Years came and went. The reloading die business was closed due to other business obligations even though the sales were extraordinary. The call of the shooting sports could not be shaken and in 1970 the Jackson’s obtained an order to manufacture a Sling Swivel for the M40 military rifle. Must have made a good part for 32 years later it is still being manufactured.
Their next adventure took a few years to develop. The world had to wait until 1976 for the introduction of their next product. A new company was formed Wichita Arms and a new rifle called the Classic was born. This rifle had all the craftsmanship of old world manufacturing but with the latest in technology in materials and production. It had an octagon barrel and action with the barrel gracefully tapering to the muzzle. It was hand fitted and finished with the finest trigger and wood available. Of course they were made and finished to the customer’s specification.
The same year saw the introduction of the Wichita Varminter Rifle. This rifle was of the same quality as the Classic but it featured a round action and barrel.
The same year also saw the introduction of the Wichita Bench Rest Actions. Again the Wichita Arms looked to innovation. A round action with a shell holder bolt face. A whole series of actions based on the Classic Action with a new concept. A right hand bolt with left hand feed. A left hand bolt with right hand feed. It was also offered with the normal right hand bolt and right hand feed and a left hand bolt with left hand feed.
In 1978 a new organization was formed which was called IHMSA and was formed for the promotion of handgun silhouette shooting. Elgin Gates, the founder, wanted a new series of cartridges developed and to be designated as official IHMSA cartridges. The new cartridges were developed by Wichita Arms and were based on the 220 Russian cartridge from Sako. These new cartridges were designated as the; 17 IHMSA, 22 IHMSA, 6mm IHMSA, 6.5mm IHMSA, 7mm IHMSA, 30 IHMSA, 8mm IHMSA, and lastly the 35 IHMSA.
1978 was an active year as a new pistol was also developed for silhouette pistol shooting. This pistol was based on the round Classic action with a synthetic fiberglass and foam stock. The pistol was introduced to the public at the NRA Convention that same year in Salt Lake City.
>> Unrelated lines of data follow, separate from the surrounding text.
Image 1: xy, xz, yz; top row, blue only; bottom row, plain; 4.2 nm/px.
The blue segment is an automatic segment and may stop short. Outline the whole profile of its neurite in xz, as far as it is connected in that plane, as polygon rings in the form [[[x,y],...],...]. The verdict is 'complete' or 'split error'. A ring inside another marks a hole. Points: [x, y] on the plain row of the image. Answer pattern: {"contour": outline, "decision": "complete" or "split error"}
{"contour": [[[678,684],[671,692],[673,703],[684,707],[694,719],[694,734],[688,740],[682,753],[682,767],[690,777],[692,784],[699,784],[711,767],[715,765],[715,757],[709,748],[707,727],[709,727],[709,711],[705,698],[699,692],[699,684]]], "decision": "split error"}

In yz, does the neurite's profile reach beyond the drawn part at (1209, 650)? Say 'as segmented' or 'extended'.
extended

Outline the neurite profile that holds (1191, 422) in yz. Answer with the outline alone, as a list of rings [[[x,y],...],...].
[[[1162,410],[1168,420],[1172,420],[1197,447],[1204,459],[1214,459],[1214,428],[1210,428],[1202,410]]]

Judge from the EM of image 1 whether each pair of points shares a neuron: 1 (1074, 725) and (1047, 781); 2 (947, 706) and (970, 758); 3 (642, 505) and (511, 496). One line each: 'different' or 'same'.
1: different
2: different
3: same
This pistol was later offered in your choice of calibers and either a fiberglass or walnut stock.
Business was keeping Wichita Arms quite busy but Nolan Jackson still managed enough range time to set a NRA National Silhouette Pistol record in 1980. This year also saw the introduction of a line of sights and ribs for competition use in the shooting sports.
1983 saw the introduction of various comps for several revolvers, Smith and Wesson and semi-auto pistols, 1911 Colt. This year also saw the introduction of a scope mount, and muzzle break for the Mini 14.
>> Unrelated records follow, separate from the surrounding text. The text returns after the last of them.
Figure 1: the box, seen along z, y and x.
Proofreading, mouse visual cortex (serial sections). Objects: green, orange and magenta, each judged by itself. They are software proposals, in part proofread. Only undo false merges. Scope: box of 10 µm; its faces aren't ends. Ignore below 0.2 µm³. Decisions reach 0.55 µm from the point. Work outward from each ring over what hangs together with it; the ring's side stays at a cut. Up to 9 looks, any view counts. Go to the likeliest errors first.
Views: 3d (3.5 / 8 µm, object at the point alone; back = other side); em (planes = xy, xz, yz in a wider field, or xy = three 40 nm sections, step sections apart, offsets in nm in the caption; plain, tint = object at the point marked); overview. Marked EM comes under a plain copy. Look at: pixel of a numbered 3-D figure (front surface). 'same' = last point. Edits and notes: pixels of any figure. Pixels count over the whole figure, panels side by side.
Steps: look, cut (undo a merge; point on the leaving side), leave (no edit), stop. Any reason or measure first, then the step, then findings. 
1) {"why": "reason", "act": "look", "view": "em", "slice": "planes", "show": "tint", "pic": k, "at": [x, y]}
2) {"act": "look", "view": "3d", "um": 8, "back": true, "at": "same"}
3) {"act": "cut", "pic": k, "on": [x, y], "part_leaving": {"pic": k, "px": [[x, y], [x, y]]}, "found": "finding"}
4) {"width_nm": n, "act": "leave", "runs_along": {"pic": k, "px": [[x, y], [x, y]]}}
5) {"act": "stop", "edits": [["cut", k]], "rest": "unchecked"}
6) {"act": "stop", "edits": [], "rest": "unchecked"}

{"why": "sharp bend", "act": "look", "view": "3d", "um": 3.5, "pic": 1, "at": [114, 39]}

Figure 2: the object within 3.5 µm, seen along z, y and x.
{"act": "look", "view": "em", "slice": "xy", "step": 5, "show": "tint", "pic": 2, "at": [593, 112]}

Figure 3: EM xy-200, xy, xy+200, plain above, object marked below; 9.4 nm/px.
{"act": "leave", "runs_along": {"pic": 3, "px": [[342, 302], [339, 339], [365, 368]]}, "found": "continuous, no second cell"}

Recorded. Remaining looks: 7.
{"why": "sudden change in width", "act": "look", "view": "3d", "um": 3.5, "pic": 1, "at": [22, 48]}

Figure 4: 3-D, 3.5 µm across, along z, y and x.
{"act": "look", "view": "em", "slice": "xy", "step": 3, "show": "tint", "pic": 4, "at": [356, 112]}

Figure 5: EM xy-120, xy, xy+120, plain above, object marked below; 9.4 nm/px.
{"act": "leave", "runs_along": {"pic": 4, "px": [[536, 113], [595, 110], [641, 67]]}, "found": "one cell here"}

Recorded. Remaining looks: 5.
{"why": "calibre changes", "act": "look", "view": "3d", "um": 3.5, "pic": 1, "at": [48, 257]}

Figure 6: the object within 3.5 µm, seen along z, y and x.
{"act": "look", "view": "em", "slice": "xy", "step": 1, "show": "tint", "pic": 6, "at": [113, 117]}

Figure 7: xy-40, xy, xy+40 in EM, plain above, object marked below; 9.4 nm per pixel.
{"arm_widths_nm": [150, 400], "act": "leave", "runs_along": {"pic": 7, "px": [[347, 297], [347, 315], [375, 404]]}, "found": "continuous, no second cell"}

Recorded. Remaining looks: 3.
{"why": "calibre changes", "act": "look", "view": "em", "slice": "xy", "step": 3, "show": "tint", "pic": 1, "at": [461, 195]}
The International Silhouette Pistol was introduced in 1984. This pistol featured a break open action and again designed for competition use. Even though designed for competition use the pistol was found afield on many hunting trips. The pistol was featured interchangeable barrels and was initially offered in 22 Long Rifle, 30-30, 30-30/7mm, 357 Magnum, 357 Maximum. Talk of other chambering soon followed.
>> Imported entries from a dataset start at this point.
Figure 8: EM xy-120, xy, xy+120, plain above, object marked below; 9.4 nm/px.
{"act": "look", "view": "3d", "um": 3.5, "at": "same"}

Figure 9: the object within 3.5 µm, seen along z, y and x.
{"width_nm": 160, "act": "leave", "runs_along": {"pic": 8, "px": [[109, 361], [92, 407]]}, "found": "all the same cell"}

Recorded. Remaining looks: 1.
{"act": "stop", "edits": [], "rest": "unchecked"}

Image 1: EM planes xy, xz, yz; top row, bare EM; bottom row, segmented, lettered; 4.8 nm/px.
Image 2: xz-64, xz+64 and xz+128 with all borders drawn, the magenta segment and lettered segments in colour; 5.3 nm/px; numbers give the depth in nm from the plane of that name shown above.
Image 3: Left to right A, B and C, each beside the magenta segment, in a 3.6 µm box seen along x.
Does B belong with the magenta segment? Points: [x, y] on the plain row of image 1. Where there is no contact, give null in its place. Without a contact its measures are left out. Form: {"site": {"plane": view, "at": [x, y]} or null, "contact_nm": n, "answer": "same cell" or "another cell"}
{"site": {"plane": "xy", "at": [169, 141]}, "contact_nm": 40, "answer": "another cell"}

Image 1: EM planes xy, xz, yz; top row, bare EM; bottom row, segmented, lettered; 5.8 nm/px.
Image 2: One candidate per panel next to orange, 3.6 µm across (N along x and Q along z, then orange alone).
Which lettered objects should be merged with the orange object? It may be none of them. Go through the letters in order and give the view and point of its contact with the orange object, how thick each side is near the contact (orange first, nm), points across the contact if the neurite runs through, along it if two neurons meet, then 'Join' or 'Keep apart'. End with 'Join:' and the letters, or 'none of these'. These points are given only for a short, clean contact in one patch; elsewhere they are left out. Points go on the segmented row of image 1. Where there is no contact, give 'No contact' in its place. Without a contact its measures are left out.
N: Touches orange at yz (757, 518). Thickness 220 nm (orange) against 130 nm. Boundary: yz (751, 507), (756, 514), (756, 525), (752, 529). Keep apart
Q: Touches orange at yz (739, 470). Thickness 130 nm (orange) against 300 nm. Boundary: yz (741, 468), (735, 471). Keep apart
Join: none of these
A long dry spell occurred and it was not until 1995 that we saw a new product from Wichita Arms. To add to their precision shooting accessories a Pistol Rest was added to their rest line of products. To round out their line of shooting rests the Magnum Rifle Rest was added in 1999.
The Rifle Rests have been in production for 40 years and a new product was conceived as an essential addition for these rests. In 2002 the Wichita Windage was introduced. This device can be attached to the Wichita Rifle Rest and several other manufacturers rifle rests to add Windage adjustment capability without having to purchase a new rifle rest or rest top.
The drawing table looks cluttered and the design activity is picking up. There appears to be new products on the horizon for Wichita Arms. Whatever the products may be the central mandate of quality and precision shooting will be foremost in all Wichita Arms products.